(Collected data)
● ● ● ● ●

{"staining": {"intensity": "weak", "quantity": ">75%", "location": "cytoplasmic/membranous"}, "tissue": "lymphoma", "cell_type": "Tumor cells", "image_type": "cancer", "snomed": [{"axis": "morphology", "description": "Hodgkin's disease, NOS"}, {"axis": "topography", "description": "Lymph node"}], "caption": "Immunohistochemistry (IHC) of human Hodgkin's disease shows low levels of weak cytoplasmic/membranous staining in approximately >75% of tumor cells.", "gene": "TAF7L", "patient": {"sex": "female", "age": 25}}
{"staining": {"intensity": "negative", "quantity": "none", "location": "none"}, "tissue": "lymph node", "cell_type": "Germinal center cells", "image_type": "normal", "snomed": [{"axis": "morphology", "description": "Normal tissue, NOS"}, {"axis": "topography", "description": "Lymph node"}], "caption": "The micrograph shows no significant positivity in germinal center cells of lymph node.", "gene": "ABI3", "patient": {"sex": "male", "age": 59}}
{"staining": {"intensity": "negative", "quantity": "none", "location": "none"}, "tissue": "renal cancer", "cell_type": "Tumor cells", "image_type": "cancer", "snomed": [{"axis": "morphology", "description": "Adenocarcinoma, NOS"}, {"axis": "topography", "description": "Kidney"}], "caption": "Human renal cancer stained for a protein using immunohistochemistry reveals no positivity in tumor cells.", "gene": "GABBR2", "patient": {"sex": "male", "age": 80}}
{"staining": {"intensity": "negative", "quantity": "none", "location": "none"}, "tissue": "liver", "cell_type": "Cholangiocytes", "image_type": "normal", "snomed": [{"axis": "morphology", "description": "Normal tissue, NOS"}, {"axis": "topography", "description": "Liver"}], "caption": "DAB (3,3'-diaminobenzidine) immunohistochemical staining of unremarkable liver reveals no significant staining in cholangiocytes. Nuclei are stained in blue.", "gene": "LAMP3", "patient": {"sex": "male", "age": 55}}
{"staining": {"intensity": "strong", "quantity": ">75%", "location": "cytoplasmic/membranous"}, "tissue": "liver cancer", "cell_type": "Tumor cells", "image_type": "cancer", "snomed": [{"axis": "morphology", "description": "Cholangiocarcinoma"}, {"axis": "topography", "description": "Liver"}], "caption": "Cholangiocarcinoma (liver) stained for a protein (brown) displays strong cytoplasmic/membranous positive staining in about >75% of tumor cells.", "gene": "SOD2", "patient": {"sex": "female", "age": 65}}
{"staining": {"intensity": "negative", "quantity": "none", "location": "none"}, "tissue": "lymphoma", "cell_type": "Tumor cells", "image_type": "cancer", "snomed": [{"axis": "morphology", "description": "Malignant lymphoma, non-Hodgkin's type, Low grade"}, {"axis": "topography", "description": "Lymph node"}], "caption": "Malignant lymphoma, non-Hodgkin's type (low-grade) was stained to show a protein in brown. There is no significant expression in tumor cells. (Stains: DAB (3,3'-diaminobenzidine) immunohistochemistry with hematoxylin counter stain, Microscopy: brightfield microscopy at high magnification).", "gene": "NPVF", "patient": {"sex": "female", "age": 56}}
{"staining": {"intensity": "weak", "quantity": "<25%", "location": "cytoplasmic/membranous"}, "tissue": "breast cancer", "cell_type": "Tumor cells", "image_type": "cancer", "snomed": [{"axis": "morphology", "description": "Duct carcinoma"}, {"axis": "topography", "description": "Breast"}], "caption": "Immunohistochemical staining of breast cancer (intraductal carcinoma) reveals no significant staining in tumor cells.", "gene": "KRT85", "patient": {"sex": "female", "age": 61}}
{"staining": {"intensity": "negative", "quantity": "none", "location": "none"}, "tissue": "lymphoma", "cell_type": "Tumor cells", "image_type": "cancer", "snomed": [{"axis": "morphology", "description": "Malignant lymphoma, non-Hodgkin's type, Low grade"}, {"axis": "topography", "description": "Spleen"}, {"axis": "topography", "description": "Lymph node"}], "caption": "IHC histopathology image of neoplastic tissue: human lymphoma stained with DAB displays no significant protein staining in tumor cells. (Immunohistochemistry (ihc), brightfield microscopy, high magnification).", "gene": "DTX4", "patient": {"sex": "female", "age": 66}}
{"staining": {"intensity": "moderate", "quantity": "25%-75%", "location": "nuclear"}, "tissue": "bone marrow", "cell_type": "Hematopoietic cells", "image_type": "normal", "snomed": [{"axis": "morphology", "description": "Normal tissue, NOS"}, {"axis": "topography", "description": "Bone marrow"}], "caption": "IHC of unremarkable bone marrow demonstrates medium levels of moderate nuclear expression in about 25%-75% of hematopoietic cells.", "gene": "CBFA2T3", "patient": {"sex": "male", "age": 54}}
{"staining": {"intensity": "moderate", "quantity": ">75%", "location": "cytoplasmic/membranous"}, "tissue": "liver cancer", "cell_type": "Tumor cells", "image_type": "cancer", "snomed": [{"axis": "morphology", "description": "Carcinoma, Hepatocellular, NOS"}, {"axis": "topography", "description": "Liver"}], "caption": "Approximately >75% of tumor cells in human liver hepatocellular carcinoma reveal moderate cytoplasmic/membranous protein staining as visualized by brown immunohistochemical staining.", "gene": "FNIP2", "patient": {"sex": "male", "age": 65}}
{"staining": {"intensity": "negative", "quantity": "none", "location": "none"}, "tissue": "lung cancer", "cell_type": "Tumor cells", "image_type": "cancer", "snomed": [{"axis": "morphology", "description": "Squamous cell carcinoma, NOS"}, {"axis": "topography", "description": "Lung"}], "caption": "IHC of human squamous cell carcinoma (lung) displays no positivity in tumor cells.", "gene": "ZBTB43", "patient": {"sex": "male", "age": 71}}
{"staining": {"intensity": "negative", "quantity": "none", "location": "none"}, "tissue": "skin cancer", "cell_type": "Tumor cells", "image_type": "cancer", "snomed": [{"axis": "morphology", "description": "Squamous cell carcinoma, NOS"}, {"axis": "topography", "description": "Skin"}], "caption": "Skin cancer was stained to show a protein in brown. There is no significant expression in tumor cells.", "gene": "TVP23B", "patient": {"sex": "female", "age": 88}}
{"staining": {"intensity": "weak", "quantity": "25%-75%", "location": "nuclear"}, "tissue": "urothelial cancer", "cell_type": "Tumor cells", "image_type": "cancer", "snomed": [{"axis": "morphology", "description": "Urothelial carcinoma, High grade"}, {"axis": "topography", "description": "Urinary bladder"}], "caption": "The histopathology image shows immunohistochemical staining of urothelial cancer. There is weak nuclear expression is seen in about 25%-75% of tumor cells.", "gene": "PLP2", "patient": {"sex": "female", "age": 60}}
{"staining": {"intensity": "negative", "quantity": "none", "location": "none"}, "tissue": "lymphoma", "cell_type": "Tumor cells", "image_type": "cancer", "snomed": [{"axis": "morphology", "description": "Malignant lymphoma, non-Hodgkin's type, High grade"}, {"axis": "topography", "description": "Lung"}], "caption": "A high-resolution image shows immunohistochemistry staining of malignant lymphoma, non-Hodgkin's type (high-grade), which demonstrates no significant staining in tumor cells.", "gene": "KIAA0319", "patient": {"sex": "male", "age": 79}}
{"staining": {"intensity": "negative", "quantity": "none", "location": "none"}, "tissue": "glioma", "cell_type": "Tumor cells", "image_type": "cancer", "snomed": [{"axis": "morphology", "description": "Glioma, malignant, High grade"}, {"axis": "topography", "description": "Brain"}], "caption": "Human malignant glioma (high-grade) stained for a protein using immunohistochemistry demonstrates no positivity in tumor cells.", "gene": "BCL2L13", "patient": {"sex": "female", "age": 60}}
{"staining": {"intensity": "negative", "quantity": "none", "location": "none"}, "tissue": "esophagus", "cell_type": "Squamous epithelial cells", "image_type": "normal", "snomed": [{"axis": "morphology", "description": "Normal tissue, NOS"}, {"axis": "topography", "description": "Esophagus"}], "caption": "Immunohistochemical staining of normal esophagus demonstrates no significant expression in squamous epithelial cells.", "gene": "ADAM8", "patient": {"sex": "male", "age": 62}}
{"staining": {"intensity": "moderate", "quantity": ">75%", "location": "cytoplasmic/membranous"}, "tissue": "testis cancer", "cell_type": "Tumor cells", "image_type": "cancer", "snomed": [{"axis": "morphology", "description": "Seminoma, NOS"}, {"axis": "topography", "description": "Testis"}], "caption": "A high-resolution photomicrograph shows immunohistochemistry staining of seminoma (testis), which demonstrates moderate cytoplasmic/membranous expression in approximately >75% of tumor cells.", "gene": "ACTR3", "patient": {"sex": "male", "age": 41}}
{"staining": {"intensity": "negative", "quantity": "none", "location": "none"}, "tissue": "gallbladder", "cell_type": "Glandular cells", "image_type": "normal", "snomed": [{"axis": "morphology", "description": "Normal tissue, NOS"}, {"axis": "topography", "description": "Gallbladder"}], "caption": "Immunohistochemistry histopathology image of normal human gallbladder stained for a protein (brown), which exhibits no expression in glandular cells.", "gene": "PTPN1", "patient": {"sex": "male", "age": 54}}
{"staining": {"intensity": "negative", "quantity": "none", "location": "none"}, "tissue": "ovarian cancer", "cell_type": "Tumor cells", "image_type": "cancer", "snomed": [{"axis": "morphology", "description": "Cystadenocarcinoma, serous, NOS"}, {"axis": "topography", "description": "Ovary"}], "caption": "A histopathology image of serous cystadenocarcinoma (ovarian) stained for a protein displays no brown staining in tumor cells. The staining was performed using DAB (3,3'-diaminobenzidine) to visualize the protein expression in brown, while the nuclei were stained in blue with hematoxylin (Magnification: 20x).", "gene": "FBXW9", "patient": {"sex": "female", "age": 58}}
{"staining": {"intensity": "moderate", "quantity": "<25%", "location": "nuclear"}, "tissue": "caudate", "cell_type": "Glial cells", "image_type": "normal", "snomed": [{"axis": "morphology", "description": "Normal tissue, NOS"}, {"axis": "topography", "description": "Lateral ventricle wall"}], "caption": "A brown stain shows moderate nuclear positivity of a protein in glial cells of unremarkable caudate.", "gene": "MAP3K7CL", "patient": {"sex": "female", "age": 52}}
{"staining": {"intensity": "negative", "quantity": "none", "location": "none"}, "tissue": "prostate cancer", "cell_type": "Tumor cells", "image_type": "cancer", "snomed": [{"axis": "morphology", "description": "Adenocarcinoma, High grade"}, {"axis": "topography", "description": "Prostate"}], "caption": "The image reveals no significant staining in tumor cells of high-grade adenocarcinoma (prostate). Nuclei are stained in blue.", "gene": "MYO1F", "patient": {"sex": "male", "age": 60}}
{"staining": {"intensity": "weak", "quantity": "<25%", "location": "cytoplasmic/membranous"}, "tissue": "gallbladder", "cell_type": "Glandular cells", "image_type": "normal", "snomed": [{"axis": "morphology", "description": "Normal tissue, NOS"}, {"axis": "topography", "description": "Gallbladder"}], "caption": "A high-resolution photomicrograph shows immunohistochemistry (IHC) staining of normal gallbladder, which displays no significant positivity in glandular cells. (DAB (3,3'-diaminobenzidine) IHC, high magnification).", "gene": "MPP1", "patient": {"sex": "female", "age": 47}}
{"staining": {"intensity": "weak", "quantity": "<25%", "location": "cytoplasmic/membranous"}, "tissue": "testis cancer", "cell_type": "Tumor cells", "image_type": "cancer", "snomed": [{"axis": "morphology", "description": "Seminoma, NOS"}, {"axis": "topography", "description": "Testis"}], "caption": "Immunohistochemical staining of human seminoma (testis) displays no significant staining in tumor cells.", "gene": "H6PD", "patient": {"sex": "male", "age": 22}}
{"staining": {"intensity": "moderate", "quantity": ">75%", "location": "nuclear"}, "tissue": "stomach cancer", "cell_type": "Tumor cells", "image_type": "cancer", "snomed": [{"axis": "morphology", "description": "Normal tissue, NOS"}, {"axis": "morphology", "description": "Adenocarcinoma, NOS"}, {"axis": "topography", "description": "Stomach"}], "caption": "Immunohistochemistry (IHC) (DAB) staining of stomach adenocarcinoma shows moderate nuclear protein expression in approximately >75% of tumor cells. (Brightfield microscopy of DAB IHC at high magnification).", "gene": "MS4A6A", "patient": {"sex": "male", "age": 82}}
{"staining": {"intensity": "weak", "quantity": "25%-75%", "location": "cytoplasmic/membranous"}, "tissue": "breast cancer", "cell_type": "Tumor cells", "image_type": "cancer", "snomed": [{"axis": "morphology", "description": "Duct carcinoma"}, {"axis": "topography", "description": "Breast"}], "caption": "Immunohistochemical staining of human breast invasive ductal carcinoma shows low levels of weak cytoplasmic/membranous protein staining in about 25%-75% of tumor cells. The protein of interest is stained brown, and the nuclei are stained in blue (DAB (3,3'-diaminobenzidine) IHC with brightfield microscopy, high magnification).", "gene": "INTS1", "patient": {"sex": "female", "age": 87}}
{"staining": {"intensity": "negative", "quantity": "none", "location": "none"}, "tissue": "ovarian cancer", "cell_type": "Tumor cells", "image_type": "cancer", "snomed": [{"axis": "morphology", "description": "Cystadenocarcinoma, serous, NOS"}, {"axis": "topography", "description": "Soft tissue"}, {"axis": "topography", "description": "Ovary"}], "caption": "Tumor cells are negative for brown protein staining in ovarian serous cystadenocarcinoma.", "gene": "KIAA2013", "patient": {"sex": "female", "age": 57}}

● ● ● ● ●

● Task to complete
Return word for word the lines above from the line with "of human squamous" to the line with "cancer was stained", including both and leaving out all others.

● Response area
{"staining": {"intensity": "negative", "quantity": "none", "location": "none"}, "tissue": "lung cancer", "cell_type": "Tumor cells", "image_type": "cancer", "snomed": [{"axis": "morphology", "description": "Squamous cell carcinoma, NOS"}, {"axis": "topography", "description": "Lung"}], "caption": "IHC of human squamous cell carcinoma (lung) displays no positivity in tumor cells.", "gene": "ZBTB43", "patient": {"sex": "male", "age": 71}}
{"staining": {"intensity": "negative", "quantity": "none", "location": "none"}, "tissue": "skin cancer", "cell_type": "Tumor cells", "image_type": "cancer", "snomed": [{"axis": "morphology", "description": "Squamous cell carcinoma, NOS"}, {"axis": "topography", "description": "Skin"}], "caption": "Skin cancer was stained to show a protein in brown. There is no significant expression in tumor cells.", "gene": "TVP23B", "patient": {"sex": "female", "age": 88}}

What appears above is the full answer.